Our mutualism seems to slowly bud forth from the parasitism we entered into when you grew in my belly.
I long to protect you from the insanity of the world “out there”, but the out there is in here too, spilling out from the cracks in the foundations, sprinkling down from the rafters, seeping up through the floorboards and wafting across the hallway to our little room.
Its lead is enough to drive anyone insane, but these sensitive souls materialize it and metabolize it into something gnawing and sometimes beautiful. I’d like to think our secretions are at least aesthetic, though their susurrant order is misunderstood and stomped by those who missed that most interior, implicate message.
We lay here, holding each other, trying to negotiate connection in a culture of separation, interbeing in an atmosphere of individual existence. Illusions. We feel it in our body, our milky interactions, our deep gazes into each other’s eyes, the grasp of your little fingers on the prototype that is mine, that was given to me by someone whose life is now bones.
The latest crescendoing, soft hum of our malaise: what is humanity doing to life? Things are getting worse, I think we all feel it. I take part in the destruction, these days. I am vile, I exist in vile, its web is unlike Indra’s or a spider’s, it’s an algorithm that infects my mind and I’m addicted to it, trapped… I don’t seek forgiveness from you or the Earth, that would be stupid, but I do often long for an escape that doesn’t exist, cannot exist because I don’t believe in After, and the Before is misconstrued. I am 50% radical acceptance, 25% guilt and 25% in denial. Don’t ask why I won’t glue myself to a road, my resistance has always been quiet, a sort of soul deviancy that feeds into an ecosystem of thought and spirit. I know it’s not enough. I know I am vile.
My father came to visit you and brought a breath of the old ways. He brought organic grief into my shiny plastic bubble, he brought the wooden skepticism of the tough Mediterranean weeds that resist glyphosate and the metal gnash of the weed eater.
He was kind, and kept his thoughts to himself, and all his 74 years of coexisting with oaks mercifully did not bear down on us, mercifully did not intrude like others often do; he happily cleaned the gutters and quietly slept in the room across from ours.
His gifts for you were reminders of that musky inheritance that belongs to us, the inheritance which my traumas have caused me to self-exile from. In my sleep deprivation I hallucinate ancestral soil and air, dream of the deep refreshing restfulness experienced in that little room with the tipi-tapping big-eared rats and my grandmothers sagging cotton mattress, and the hairy spiders on the dusty windowsills.
What kind of information is stored in 50 year old dust? In 100 year old beams? In 1000 year old xylem?

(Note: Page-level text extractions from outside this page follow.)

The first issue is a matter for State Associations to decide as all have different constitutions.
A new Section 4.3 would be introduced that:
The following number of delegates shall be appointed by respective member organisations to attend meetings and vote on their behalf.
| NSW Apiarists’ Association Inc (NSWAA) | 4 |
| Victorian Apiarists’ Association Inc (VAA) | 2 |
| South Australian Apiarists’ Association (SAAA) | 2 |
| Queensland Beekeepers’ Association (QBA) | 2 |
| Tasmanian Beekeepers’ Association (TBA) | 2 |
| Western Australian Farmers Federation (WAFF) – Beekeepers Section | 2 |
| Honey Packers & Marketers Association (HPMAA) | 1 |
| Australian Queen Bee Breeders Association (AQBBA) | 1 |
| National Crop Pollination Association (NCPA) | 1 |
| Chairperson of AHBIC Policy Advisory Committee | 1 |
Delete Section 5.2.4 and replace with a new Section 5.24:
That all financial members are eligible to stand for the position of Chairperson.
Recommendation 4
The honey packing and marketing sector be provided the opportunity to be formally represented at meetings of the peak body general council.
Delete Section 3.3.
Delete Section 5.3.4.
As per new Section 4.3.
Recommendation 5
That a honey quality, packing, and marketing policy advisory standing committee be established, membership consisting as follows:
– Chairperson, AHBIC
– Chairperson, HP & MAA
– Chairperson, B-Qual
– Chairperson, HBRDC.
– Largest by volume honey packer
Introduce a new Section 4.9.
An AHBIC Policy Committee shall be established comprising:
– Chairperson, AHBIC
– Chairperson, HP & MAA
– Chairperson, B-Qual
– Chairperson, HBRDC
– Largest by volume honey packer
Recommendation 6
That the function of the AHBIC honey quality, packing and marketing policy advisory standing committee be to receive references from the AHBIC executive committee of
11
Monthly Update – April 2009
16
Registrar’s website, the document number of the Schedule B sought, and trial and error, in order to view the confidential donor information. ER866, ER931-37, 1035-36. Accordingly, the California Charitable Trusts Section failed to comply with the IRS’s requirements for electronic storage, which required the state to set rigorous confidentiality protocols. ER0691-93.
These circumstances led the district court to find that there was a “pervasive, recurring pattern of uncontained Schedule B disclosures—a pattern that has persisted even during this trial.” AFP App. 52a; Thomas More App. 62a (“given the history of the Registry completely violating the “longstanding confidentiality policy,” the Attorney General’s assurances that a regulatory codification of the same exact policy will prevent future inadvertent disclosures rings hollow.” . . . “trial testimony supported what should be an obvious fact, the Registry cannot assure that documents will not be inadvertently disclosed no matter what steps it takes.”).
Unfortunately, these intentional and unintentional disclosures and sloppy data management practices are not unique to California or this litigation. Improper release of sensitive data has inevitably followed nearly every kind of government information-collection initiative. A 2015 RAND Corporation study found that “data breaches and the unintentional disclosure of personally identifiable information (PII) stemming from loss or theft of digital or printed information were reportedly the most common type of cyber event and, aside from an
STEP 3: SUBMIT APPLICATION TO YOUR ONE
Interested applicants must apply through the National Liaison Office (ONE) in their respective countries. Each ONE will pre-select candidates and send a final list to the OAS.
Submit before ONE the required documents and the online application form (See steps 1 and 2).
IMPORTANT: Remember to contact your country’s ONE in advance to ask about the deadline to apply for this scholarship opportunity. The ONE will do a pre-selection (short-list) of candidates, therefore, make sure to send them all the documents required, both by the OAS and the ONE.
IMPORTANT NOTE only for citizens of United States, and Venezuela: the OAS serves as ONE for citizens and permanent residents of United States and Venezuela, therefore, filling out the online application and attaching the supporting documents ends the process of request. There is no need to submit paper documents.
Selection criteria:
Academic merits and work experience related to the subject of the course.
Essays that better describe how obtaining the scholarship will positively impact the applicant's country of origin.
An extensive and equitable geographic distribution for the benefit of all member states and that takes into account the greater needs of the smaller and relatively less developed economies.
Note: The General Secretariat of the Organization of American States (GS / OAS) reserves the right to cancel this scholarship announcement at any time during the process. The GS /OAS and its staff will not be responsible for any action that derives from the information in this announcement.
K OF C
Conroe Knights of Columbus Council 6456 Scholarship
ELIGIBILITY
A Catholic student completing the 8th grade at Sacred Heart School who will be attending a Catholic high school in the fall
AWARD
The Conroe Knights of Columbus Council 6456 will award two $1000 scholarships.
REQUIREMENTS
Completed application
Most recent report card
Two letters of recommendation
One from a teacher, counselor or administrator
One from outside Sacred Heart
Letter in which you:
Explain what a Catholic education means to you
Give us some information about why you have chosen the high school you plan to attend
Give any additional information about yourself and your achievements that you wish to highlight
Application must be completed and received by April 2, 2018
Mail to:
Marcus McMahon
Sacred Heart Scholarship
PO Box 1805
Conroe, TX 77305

They have those here too, but they are stained in blood, and the air is stuffy with petrochemical pollutants and rivers broken in by man, like ginormous, muddy wild horses. That’s your inheritance too.
I have not been writing to you like I wanted to, we’ve been surviving here, and I am shocked at how the world goes by and nobody ever mentions that this most fundamental task of bringing life forth and sustaining it is so difficult and lonely and mind-altering. I shouldn’t be surprised, really, in a society that’s a death-cult that paradoxically denies death, that shuns the Mother and shames the mum, that takes from the Earth and shits glitter and weaponry and polyester whatever. Everyone goes on about “the village” and people have no fucking clue what the hell they’re talking about.
We received a lot of gifts and gift cards for you, but I am starved for touch and understanding and connection…and it’s not that Sandy’s turkey soup or my brother’s bolognaise or Ari’s fruit salad didn’t offer that. They did, a million times they warmed my belly and my heart. I’m not ungrateful. It’s just that we are holding you 24 hours a day while you cry and squirm, and we are trying to keep you alive and responded to while keeping ourselves alive and somewhat functional and we are apes, social animals that are meant to live in groups, not single-family detached homes in fucking suburbia in COVid-rife selfishland-v.2023. I realise now that’s the commitment and strife needed to keep life going on this planet, and it can’t be done unless most of us are onboard and playing together. Phew, I don’t know…
Maybe I am a little bitter, but not at anybody in particular, not even my mother who died prematurely and wrecked my life. She tried her very white-knuckling best to stay alive for us, but she had to become a ghost to stop being a ghost etc. I suspect most of us do.
But you, you are so beautiful. You are so vocal, so persistent, so insistent and demanding and alert. You are irresistible, and you smell divine, like you dropped straight out of the Pleroma or rather with a Bohmian somersault unfolded out of it and into my lap.
When I was pregnant with squirmy-kicky you, my brother asked why do people have kids. I know the answer oh yes I do.